En agosto del 2003, la CVR entregó su informe sobre la violencia que había azotado el país durante dos décadas consecutivas a fines del siglo pasado; la Comisión encontró que la cifra de víctimas en esos veinte años superaba las 69 mil personas muertas o desaparecidas a manos de organizaciones subversivas o por obra de agentes del Estado. Sin embargo, como bien decía S. Lerner, Presidente de la CVR, al momento de la entrega del informe: “Los números no bastan para ilustrarnos sobre la experiencia del sufrimiento y el horror que se abatió sobre las víctimas”. Los testimonios de las víctimas, vertidas en las audiencias públicas, daban cuenta de ello y del sufrimiento vivido por sus familiares, como es el caso de Liz Rojas Valdez, quien al momento de rendir su testimonio ante la CVR (en Ayacucho) tenía 23 años. Su madre fue desaparecida el 17 de mayo de 1991: “hasta este momento yo no estoy tranquila yo no soy feliz, no soy feliz, todas las cosas para mí han sido un sacrificio desde el momento en que mi madre desapareció. Todo... nada fue fácil para mí, nada, nada fue fácil. Tuve que hacer miles de cosas para sobresalir, mi hermano igual, y nosotros necesitamos, tenemos derecho a ser feliz”.
Según el Informe, de cada cuatro víctimas de la violencia tres fueron campesinos o campesinas cuya lengua materna era el quechua, un amplio sector de la población históricamente ignorado –hasta en ocasiones despreciado– por el Estado y por la sociedad urbana, aquella que sí disfruta de los beneficios de la comunidad política. “El insulto racial -el agravio verbal a personas desposeídas- resuena como abominable estribillo que precede a la golpiza, al secuestro del hijo, al disparo a quemarropa”, sostenía S. Lerner. El Informe mostró al país que es imposible vivir con el desprecio.
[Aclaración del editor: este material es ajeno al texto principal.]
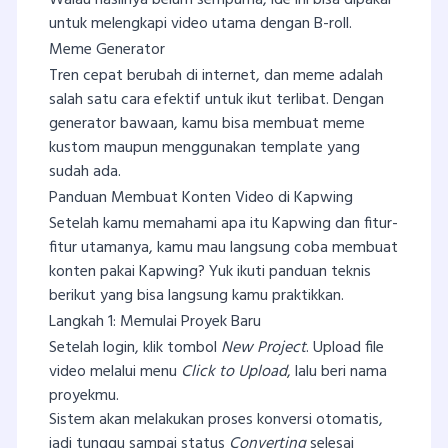
untuk melengkapi video utama dengan B-roll.
Meme Generator
Tren cepat berubah di internet, dan meme adalah
salah satu cara efektif untuk ikut terlibat. Dengan
generator bawaan, kamu bisa membuat meme
kustom maupun menggunakan template yang
sudah ada.
Panduan Membuat Konten Video di Kapwing
Setelah kamu memahami apa itu Kapwing dan fitur-
fitur utamanya, kamu mau langsung coba membuat
konten pakai Kapwing? Yuk ikuti panduan teknis
berikut yang bisa langsung kamu praktikkan.
Langkah 1: Memulai Proyek Baru
Setelah login, klik tombol
New Project
. Upload file
video melalui menu
Click to Upload
, lalu beri nama
proyekmu.
Sistem akan melakukan proses konversi otomatis,
jadi tunggu sampai status
Converting
selesai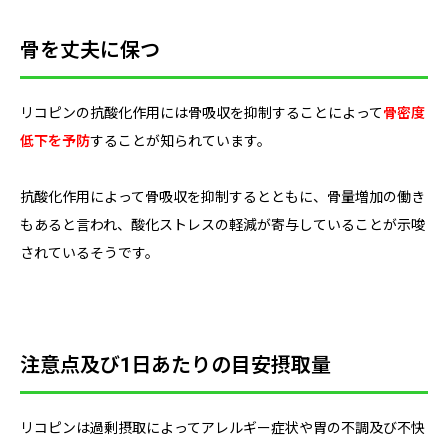
骨を丈夫に保つ
リコピンの抗酸化作用には骨吸収を抑制することによって
骨密度
低下を予防
することが知られています。
抗酸化作用によって骨吸収を抑制するとともに、骨量増加の働き
もあると言われ、酸化ストレスの軽減が寄与していることが示唆
されているそうです。
注意点及び1日あたりの目安摂取量
リコピンは過剰摂取によってアレルギー症状や胃の不調及び不快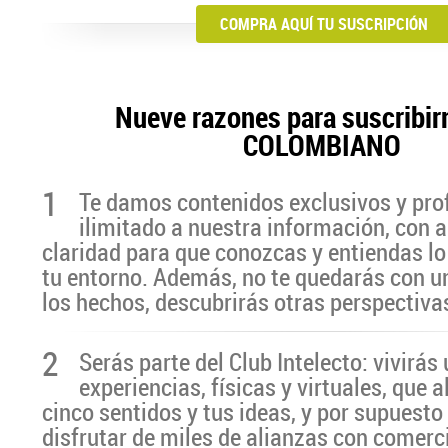
COMPRA AQUÍ TU SUSCRIPCIÓN
Nueve razones para suscribir
COLOMBIANO
1
Te damos contenidos exclusivos y pro
ilimitado a nuestra información, con a
claridad para que conozcas y entiendas lo
tu entorno. Además, no te quedarás con u
los hechos, descubrirás otras perspectiva
2
Serás parte del Club Intelecto: vivirá
experiencias, físicas y virtuales, que 
cinco sentidos y tus ideas, y por supuesto
disfrutar de miles de alianzas con comerc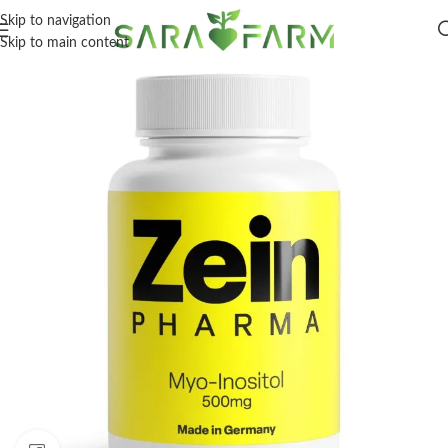
Skip to navigation
Skip to main content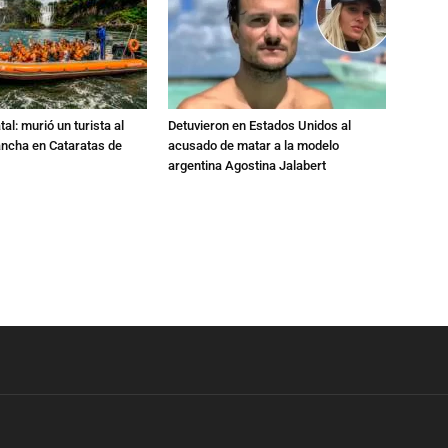
al: murió un turista al
Detuvieron en Estados Unidos al
ancha en Cataratas de
acusado de matar a la modelo
argentina Agostina Jalabert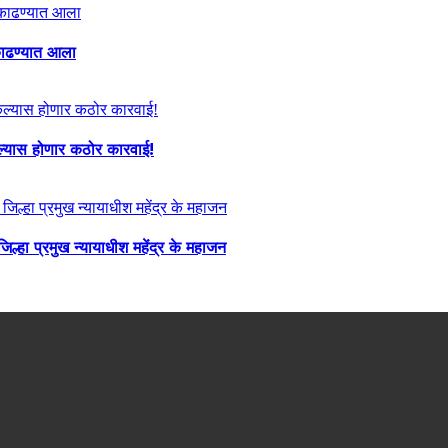
ा काढण्यात आला
केल्यास होणार कठोर कारवाई!
्हा प्रमुख न्यायाधीश महेंद्र के महाजन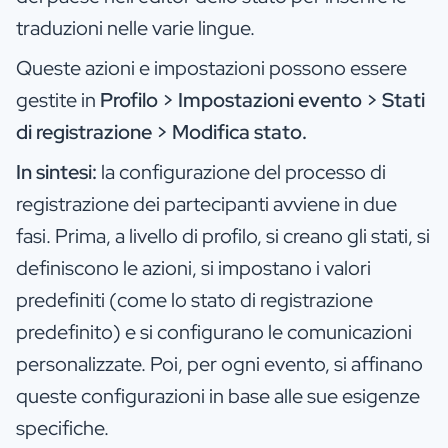
traduzioni nelle varie lingue.
Queste azioni e impostazioni possono essere
gestite in
Profilo > Impostazioni evento > Stati
di registrazione > Modifica stato.
In sintesi:
la configurazione del processo di
registrazione dei partecipanti avviene in due
fasi. Prima, a livello di profilo, si creano gli stati, si
definiscono le azioni, si impostano i valori
predefiniti (come lo stato di registrazione
predefinito) e si configurano le comunicazioni
personalizzate. Poi, per ogni evento, si affinano
queste configurazioni in base alle sue esigenze
specifiche.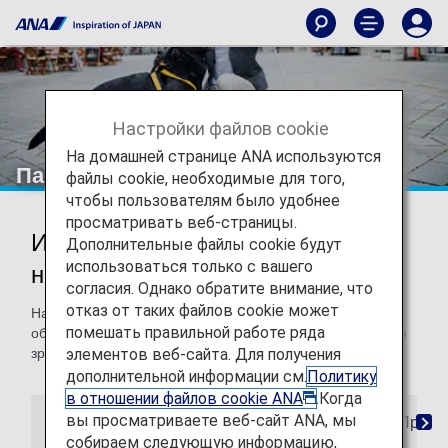
Настройки файлов cookie
На домашней странице ANA используются
Пассажиры с нарушениями зрения
файлы cookie, необходимые для того,
чтобы пользователям было удобнее
просматривать веб-страницы.
Информация для пассажиров с
Дополнительные файлы cookie будут
использоваться только с вашего
нарушениями зрения
согласия. Однако обратите внимание, что
отказ от таких файлов cookie может
На этой странице представлена информация об
помешать правильной работе ряда
оборудовании и услугах для пассажиров с нарушениями
элементов веб-сайта. Для получения
зрения.
дополнительной информации см.
Политику
в отношении файлов cookie ANA
.Когда
вы просматриваете веб-сайт ANA, мы
Бронирования
Посадка
На борту
Прибы
собираем следующую информацию,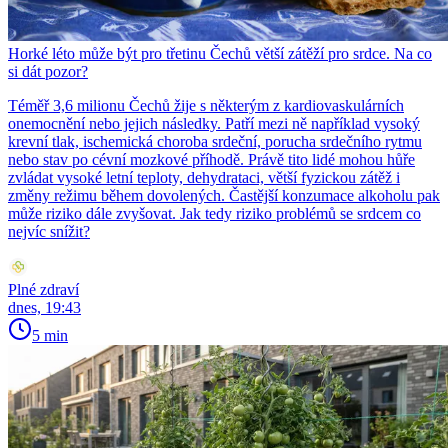
Horké léto může být pro třetinu Čechů větší zátěží pro srdce. Na co
si dát pozor?
Téměř 3,6 milionu Čechů žije s některým z kardiovaskulárních
onemocnění nebo jejich následky. Patří mezi ně například vysoký
krevní tlak, ischemická choroba srdeční, porucha srdečního rytmu
nebo stav po cévní mozkové příhodě. Právě tito lidé mohou hůře
zvládat vysoké letní teploty, dehydrataci, větší fyzickou zátěž i
změny režimu během dovolených. Častější konzumace alkoholu pak
může riziko dále zvyšovat. Jak tedy riziko problémů se srdcem co
nejvíc snížit?
Plné zdraví
dnes, 19:43
5 min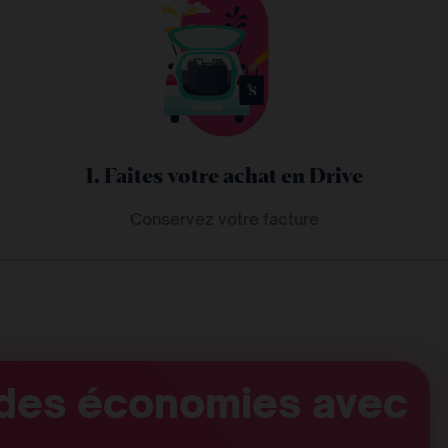
1. Faites votre achat en Drive
Conservez votre facture
des économies avec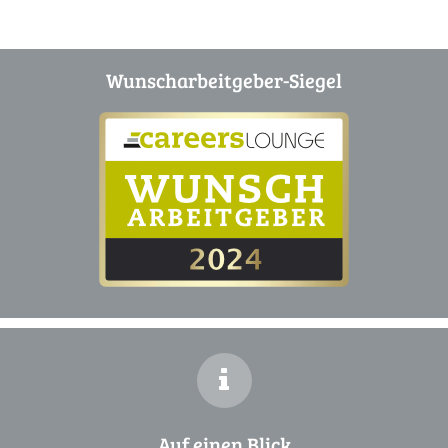
Wunscharbeitgeber-Siegel
Auf einen Blick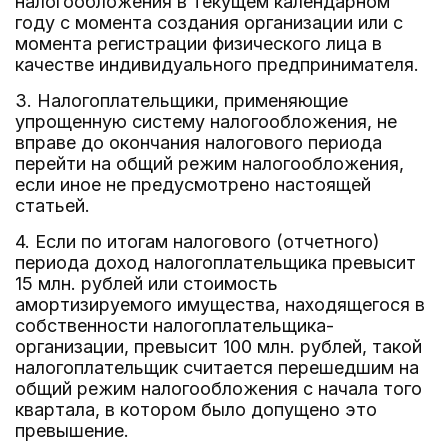
налогообложения в текущем календарном
году с момента создания организации или с
момента регистрации физического лица в
качестве индивидуального предпринимателя.
3. Налогоплательщики, применяющие
упрощенную систему налогообложения, не
вправе до окончания налогового периода
перейти на общий режим налогообложения,
если иное не предусмотрено настоящей
статьей.
4. Если по итогам налогового (отчетного)
периода доход налогоплательщика превысит
15 млн. рублей или стоимость
амортизируемого имущества, находящегося в
собственности налогоплательщика-
организации, превысит 100 млн. рублей, такой
налогоплательщик считается перешедшим на
общий режим налогообложения с начала того
квартала, в котором было допущено это
превышение.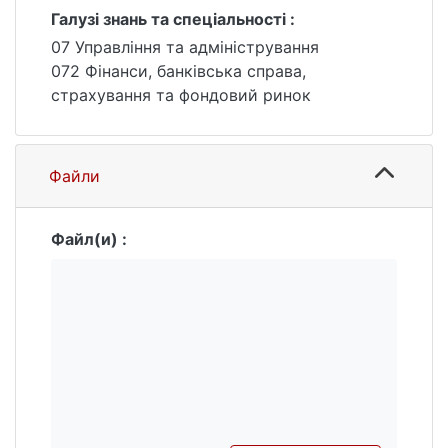
Галузі знань та спеціальності :
07 Управління та адміністрування
072 Фінанси, банківська справа,
страхування та фондовий ринок
Файли
Файл(и) :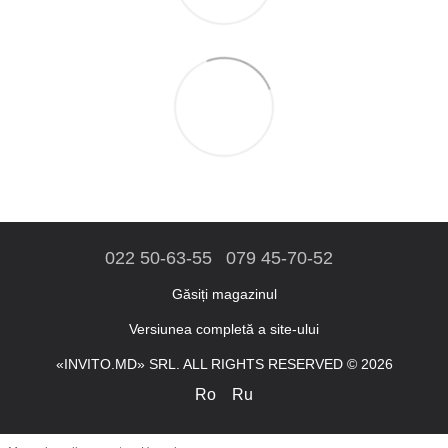
022 50-63-55
079 45-70-52
Găsiți magazinul
Versiunea completă a site-ului
«INVITO.MD» SRL. ALL RIGHTS RESERVED © 2026
Ro
Ru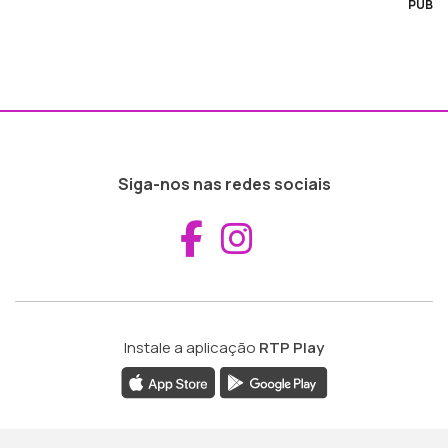
PUB
Siga-nos nas redes sociais
Aceder ao Fac
Aceder ao I
Instale a aplicação
RTP Play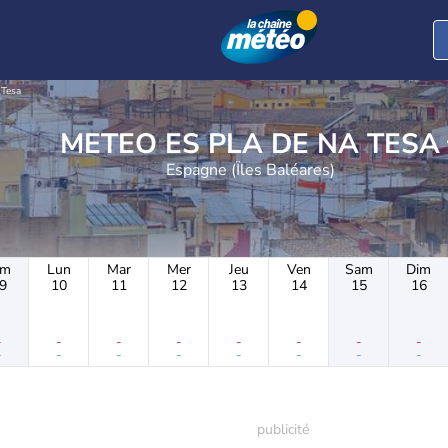
 Tesa
METEO ES PLA DE NA TESA
Espagne (Îles Baléares)
im
Lun
Mar
Mer
Jeu
Ven
Sam
Dim
9
10
11
12
13
14
15
16
-
-
-
-
-
-
-
-
-
-
-
-
-
-
-
-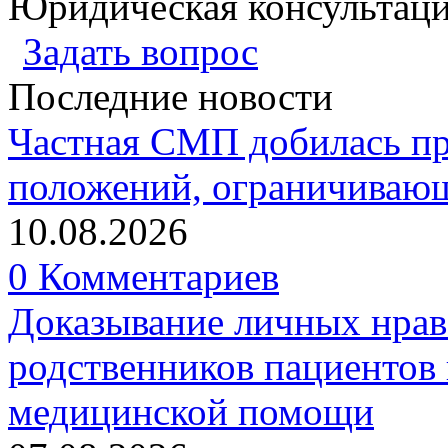
Юридическая консультац
Задать вопрос
Последние новости
Частная СМП добилась п
положений, ограничивающ
10.08.2026
0 Комментариев
Доказывание личных нрав
родственников пациентов 
медицинской помощи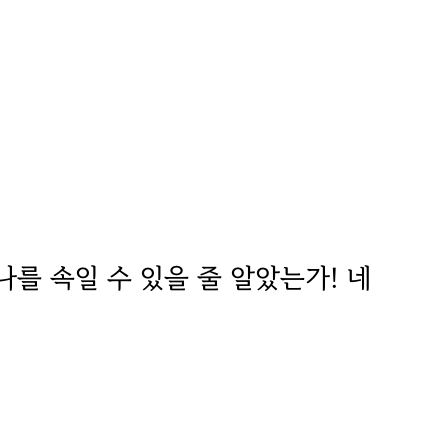
 나를 속일 수 있을 줄 알았는가! 네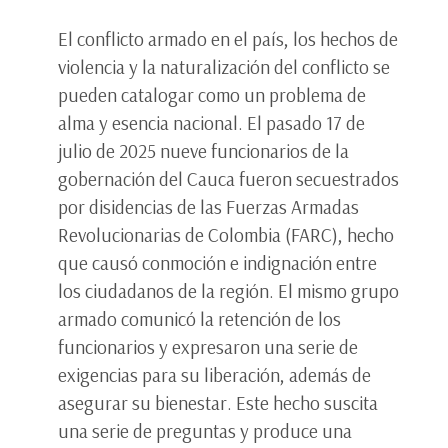
El conflicto armado en el país, los hechos de
violencia y la naturalización del conflicto se
pueden catalogar como un problema de
alma y esencia nacional. El pasado 17 de
julio de 2025 nueve funcionarios de la
gobernación del Cauca fueron secuestrados
por disidencias de las Fuerzas Armadas
Revolucionarias de Colombia (FARC), hecho
que causó conmoción e indignación entre
los ciudadanos de la región. El mismo grupo
armado comunicó la retención de los
funcionarios y expresaron una serie de
exigencias para su liberación, además de
asegurar su bienestar. Este hecho suscita
una serie de preguntas y produce una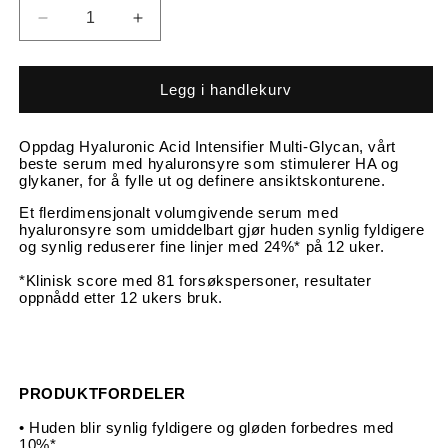
Senk
Øk
antallet
antallet
for
for
SkinCeuticals
SkinCeuticals
Legg i handlekurv
HYALURONIC
HYALURONIC
ACID
ACID
Oppdag Hyaluronic Acid Intensifier Multi-Glycan, vårt
INTENSIFIER
INTENSIFIER
beste serum med hyaluronsyre som stimulerer HA og
MULTI-
MULTI-
glykaner, for å fylle ut og definere ansiktskonturene.
GLYCAN
GLYCAN
Et flerdimensjonalt volumgivende serum med
hyaluronsyre som umiddelbart gjør huden synlig fyldigere
og synlig reduserer fine linjer med 24%* på 12 uker.
*Klinisk score med 81 forsøkspersoner, resultater
oppnådd etter 12 ukers bruk.
PRODUKTFORDELER
• Huden blir synlig fyldigere og gløden forbedres med
10%*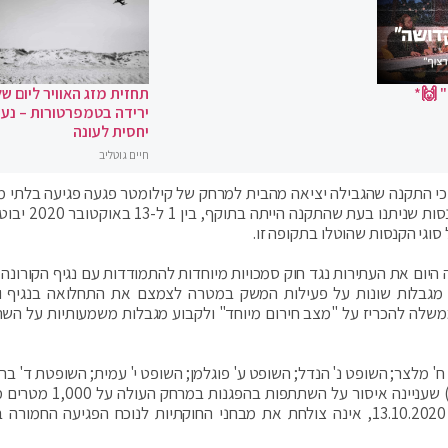
 🙌*
תחזית מזג האוויר ליום של
ירידה בטמפרטורות – נעי
יחסית לעונה
חיים גוטליב
, כי התקנה שהגבילה יציאה מהבית למרחק של קילומטר פגעה פגיעה בלתי מ
בזכות להפגין והיא לא הייתה חוקתית. בעקבות כך, הקנס
סוגי הקנסות שהוטלו בתקופה זו.
היום את העתירות נגד חוק סמכויות מיוחדות להתמודדות עם נגיף הקורונה
 אשר במסגרתו הוטלו מגבלות שונות על פעילות המשק במטרה לצמצם את התחלואה בנגיף 
במסגרתו הוסמכה הממשלה להכריז על "מצב חירום מיוחד" ולקבוע מגבלות משמעותיות על ה
' מלצר; השופט נ' הנדל; השופט ע' פוגלמן; השופט י' עמית; השופטת ד' ברק
השופט מ' מזוז השופטת ע' ברון) נקבע כי תקנה 24(1) שעניינה איסור על
מגוריו של אדם שעמדה בתוקף בימים 1.10.2020 – 13.10.2020, אינה צולחת את מבחני החוקתיות לנוכח הפגיעה החמ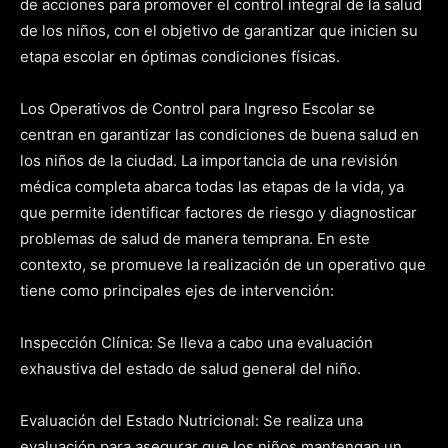
de acciones para promover el control integral de la salud
de los niños, con el objetivo de garantizar que inicien su
etapa escolar en óptimas condiciones físicas.
Los Operativos de Control para Ingreso Escolar se
centran en garantizar las condiciones de buena salud en
los niños de la ciudad. La importancia de una revisión
médica completa abarca todas las etapas de la vida, ya
que permite identificar factores de riesgo y diagnosticar
problemas de salud de manera temprana. En este
contexto, se promueve la realización de un operativo que
tiene como principales ejes de intervención:
Inspección Clínica: Se lleva a cabo una evaluación
exhaustiva del estado de salud general del niño.
Evaluación del Estado Nutricional: Se realiza una
evaluación para asegurar que los niños mantengan un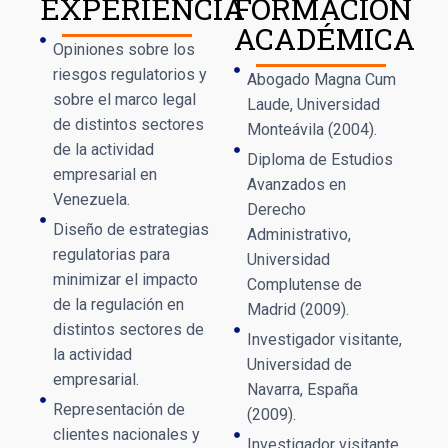
EXPERIENCIA
FORMACIÓN
ACADÉMICA
Opiniones sobre los
riesgos regulatorios y
Abogado Magna Cum
sobre el marco legal
Laude, Universidad
de distintos sectores
Monteávila (2004).
de la actividad
Diploma de Estudios
empresarial en
Avanzados en
Venezuela.
Derecho
Diseño de estrategias
Administrativo,
regulatorias para
Universidad
minimizar el impacto
Complutense de
de la regulación en
Madrid (2009).
distintos sectores de
Investigador visitante,
la actividad
Universidad de
empresarial.
Navarra, España
Representación de
(2009).
clientes nacionales y
Investigador visitante,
Luego de diez años, todavía persisten situaciones de exclusión. Poblaciones campesinas, especialmente de zonas andinas y amazónicas, siguen sufriendo altos niveles de pobreza, menor educación de calidad y mayor incidencia de enfermedades y discriminación que otros grupos. Esta situación no es producto del azar sino que obedece a agendas políticas en la construcción del Estado que tradicionalmente ha pretendido ignorar la diversidad cultural existente en el territorio peruano. El Perú, en efecto, ha sido y es un lugar de tensión intercultural. La situación de marginación y exclusión dificulta el proceso de construcción de una identidad nacional que integre la diversidad cultural. Hay necesidad, por tanto, de promover espacios de diálogo razonables que posibiliten la construcción de un sistema democrático que garantice los derechos fundamentales de todas las personas.